* _ACTIVITY_:
Throughout the entries below, report every line where "disabled" is found.

Start of MATERIAL SUPPLIED

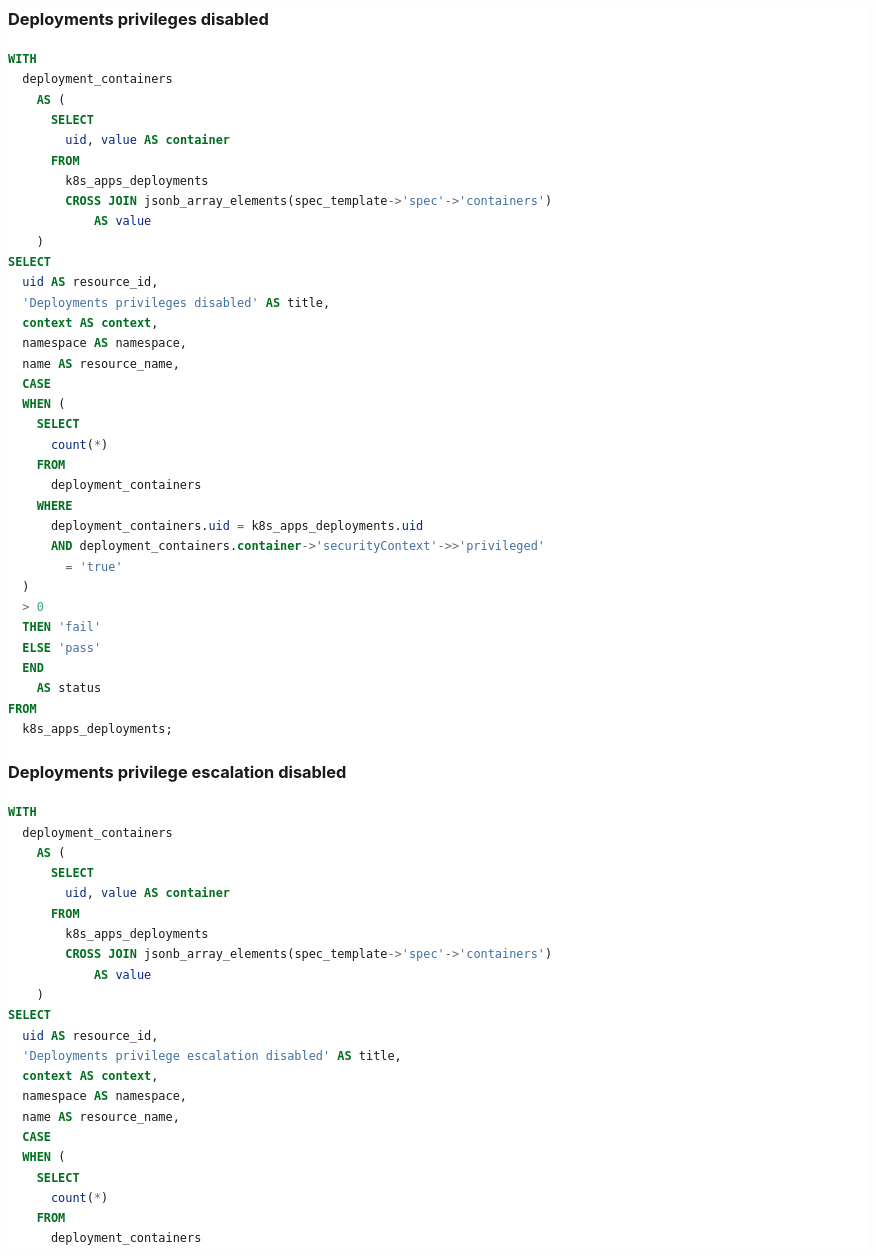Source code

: ### Deployments privileges disabled

```sql
WITH
  deployment_containers
    AS (
      SELECT
        uid, value AS container
      FROM
        k8s_apps_deployments
        CROSS JOIN jsonb_array_elements(spec_template->'spec'->'containers')
            AS value
    )
SELECT
  uid AS resource_id,
  'Deployments privileges disabled' AS title,
  context AS context,
  namespace AS namespace,
  name AS resource_name,
  CASE
  WHEN (
    SELECT
      count(*)
    FROM
      deployment_containers
    WHERE
      deployment_containers.uid = k8s_apps_deployments.uid
      AND deployment_containers.container->'securityContext'->>'privileged'
        = 'true'
  )
  > 0
  THEN 'fail'
  ELSE 'pass'
  END
    AS status
FROM
  k8s_apps_deployments;
```

### Deployments privilege escalation disabled

```sql
WITH
  deployment_containers
    AS (
      SELECT
        uid, value AS container
      FROM
        k8s_apps_deployments
        CROSS JOIN jsonb_array_elements(spec_template->'spec'->'containers')
            AS value
    )
SELECT
  uid AS resource_id,
  'Deployments privilege escalation disabled' AS title,
  context AS context,
  namespace AS namespace,
  name AS resource_name,
  CASE
  WHEN (
    SELECT
      count(*)
    FROM
      deployment_containers
```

End of MATERIAL SUPPLIED

* _SOLUTION_:
: ### Deployments privileges disabled
  'Deployments privileges disabled' AS title,
### Deployments privilege escalation disabled
  'Deployments privilege escalation disabled' AS title,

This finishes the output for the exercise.